Before I started the company, I didn’t know how to cook steak. I remember the first grass fed beef sample I got, I totally overcooked it, and it tasted horrible. I was like, Oh, this is great. This is what we're gonna sell. And I've learned how to cook a steak well, and yeah, I've gotten a lot more adventurous with the meat that we've cooked.

One of the things I love about my job and my kids love about my job is the samples. We're always like, Oh, should we carry this sausage? Should we carry this meat pie? Should we carry this thing? And it's like, Hey, girls, bad news. There's like 10 different sausages to try. I love that part of my job. But just like it's really fun to find new products and explore and be curious and go go to these farms and talk to these companies and try to find the right products for our customers.

What’s the best way to prepare a steak?

I think medium rare is the best way to prepare a steak. Sear it on one side for three to four minutes, flip it over, sear it on the other side for three to four minutes. If it's thick, then you could put it in the oven, or you can put it on low and just let it come up to temperature.
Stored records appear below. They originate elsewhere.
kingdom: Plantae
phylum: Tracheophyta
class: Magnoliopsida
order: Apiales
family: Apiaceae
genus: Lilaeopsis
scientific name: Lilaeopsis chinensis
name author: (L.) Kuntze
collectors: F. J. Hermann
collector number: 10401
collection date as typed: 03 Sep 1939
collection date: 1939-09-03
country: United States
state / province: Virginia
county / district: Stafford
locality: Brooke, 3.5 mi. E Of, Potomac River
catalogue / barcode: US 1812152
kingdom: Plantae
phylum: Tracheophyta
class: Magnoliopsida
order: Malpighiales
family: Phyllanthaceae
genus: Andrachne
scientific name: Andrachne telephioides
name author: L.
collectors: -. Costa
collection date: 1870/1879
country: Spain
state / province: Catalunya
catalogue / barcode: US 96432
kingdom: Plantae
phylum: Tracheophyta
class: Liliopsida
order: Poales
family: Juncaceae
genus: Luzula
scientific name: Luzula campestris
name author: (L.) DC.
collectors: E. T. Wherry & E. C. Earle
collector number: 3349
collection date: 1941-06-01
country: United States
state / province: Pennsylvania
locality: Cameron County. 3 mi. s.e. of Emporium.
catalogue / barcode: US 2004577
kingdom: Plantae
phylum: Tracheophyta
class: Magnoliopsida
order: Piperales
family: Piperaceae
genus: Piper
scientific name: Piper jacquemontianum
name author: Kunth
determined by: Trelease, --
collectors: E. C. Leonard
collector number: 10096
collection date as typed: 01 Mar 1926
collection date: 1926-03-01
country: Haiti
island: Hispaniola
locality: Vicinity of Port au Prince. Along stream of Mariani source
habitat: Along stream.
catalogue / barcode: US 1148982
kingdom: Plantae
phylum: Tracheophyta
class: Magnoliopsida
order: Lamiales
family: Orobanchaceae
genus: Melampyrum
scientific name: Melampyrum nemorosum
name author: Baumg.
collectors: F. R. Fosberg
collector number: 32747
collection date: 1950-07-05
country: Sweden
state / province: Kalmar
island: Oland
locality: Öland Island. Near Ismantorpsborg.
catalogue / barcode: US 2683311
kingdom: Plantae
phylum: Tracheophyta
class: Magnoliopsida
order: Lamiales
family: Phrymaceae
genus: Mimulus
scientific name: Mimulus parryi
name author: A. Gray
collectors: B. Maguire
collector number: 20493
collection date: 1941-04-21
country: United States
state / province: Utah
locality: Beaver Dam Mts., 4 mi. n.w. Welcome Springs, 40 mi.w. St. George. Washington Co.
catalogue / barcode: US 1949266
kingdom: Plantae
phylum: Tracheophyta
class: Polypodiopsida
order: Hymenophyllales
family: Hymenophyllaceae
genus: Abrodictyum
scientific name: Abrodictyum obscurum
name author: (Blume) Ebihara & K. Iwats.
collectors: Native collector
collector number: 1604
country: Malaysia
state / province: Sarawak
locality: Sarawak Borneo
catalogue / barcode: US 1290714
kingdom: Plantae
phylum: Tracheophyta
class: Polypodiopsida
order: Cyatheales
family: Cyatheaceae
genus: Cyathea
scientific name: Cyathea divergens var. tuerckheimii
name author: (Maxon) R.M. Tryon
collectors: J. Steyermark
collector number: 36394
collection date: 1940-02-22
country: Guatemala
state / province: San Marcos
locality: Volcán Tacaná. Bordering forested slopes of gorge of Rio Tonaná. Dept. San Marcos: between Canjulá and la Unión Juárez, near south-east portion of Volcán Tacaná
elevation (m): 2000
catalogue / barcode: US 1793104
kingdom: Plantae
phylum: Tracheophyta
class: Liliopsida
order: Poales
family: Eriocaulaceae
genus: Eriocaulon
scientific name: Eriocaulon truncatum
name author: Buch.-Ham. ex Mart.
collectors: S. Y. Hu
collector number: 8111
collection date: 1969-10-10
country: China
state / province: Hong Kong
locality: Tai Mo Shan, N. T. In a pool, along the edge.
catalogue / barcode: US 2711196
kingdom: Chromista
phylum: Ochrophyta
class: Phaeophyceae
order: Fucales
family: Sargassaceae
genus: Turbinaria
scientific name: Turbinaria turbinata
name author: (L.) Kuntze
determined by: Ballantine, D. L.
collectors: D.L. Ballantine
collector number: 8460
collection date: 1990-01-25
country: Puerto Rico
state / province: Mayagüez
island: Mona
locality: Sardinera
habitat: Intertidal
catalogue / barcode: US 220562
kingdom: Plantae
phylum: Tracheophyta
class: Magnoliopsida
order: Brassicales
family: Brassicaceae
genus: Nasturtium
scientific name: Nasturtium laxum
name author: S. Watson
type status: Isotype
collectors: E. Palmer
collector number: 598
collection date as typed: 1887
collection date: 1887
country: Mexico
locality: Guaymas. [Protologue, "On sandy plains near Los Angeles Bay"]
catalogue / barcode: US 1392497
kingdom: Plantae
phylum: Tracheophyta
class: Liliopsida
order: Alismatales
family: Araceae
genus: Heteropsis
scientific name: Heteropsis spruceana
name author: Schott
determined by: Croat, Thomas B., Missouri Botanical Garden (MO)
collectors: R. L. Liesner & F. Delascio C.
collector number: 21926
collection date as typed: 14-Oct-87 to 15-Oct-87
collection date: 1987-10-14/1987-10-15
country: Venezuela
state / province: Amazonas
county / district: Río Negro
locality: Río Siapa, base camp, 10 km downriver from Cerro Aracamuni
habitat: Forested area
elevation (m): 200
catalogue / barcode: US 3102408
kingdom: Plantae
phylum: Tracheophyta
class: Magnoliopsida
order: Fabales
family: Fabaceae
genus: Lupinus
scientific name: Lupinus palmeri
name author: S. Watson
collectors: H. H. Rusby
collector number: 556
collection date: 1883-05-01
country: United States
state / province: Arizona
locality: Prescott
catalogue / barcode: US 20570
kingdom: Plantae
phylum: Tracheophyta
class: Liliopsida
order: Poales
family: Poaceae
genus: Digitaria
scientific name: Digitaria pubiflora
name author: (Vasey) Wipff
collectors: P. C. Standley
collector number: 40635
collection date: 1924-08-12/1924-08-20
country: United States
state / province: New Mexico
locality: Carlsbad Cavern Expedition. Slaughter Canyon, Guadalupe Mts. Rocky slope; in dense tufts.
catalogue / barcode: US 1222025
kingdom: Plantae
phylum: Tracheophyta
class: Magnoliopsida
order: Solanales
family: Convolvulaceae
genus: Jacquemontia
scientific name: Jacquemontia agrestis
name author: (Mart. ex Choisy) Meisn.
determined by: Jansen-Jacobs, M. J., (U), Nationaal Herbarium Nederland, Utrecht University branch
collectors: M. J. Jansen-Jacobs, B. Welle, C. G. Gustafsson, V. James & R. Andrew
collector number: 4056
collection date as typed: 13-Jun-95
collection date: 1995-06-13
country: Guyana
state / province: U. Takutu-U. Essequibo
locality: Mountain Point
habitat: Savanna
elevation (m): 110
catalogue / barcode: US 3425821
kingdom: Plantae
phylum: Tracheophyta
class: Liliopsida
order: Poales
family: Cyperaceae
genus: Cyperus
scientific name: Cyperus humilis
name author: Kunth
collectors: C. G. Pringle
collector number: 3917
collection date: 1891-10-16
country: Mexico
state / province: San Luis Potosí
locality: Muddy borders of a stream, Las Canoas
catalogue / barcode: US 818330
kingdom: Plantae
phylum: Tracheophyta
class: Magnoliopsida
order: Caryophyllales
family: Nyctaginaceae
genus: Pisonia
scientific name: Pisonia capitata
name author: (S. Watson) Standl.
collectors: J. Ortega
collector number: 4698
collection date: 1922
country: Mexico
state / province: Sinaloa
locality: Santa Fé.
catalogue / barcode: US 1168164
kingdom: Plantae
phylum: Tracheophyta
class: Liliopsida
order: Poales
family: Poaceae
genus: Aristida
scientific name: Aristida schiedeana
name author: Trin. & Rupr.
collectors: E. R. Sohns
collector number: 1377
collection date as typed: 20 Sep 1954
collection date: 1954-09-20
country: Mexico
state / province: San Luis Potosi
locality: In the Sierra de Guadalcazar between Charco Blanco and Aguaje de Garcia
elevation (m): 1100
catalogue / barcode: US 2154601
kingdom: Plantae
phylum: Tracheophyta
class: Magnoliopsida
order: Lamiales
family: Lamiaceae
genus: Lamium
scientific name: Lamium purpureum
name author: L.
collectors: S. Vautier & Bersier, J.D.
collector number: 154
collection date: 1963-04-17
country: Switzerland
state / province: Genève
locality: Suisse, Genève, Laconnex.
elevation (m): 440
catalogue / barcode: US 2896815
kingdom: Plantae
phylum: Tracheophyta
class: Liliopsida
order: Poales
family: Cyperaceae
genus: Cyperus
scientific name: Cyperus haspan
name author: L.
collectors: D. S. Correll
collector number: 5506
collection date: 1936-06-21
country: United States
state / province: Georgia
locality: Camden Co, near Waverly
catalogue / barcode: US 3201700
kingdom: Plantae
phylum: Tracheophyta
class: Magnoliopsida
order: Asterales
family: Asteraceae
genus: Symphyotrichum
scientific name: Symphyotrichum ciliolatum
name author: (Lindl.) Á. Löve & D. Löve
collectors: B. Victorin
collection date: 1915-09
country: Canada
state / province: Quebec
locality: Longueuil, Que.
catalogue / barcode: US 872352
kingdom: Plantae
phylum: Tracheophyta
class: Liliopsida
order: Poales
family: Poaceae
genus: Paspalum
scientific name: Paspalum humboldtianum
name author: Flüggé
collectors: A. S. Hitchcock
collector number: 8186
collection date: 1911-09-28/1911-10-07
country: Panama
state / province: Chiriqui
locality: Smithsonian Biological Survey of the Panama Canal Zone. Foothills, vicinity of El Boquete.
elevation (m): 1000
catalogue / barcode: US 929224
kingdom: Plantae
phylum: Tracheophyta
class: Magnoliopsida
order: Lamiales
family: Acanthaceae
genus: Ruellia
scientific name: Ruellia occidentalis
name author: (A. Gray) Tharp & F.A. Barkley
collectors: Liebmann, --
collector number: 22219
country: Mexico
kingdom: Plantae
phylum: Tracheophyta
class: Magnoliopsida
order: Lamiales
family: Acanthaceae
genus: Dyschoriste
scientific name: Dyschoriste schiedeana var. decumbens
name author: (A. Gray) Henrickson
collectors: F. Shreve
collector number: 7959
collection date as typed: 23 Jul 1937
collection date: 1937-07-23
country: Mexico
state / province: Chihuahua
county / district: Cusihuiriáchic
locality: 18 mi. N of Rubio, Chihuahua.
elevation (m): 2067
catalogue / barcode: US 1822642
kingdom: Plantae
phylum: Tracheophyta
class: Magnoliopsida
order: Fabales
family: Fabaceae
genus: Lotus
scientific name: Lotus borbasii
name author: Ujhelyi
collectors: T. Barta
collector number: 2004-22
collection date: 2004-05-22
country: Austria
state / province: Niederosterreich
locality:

When you're testing out these new meats, what determines whether you’ll sell it?

How do we introduce new products? First and foremost, we ask our customers what they're looking for. Our customers have a wish list, and we just try to knock off the wish list in the order in which people are asking for it.

For a product to be one of our staples that we sell in the custom box, we’re going to test it a few times just to make sure that the customer actually wants that.

Sometimes the customer is like, I really want spicy turkey, and we're like, cool, we're gonna do spicy turkey. And that product actually sells pretty well, but it's not selling at the level that like, Okay, now this is going to be available everywhere. We continue to test, learn, iterate, and move forward,

Generally we try to have our products be available nationwide. Sometimes we run out of Cerrito in one facility, and then you won't be able to get it for a bit. But generally our products are available to everybody.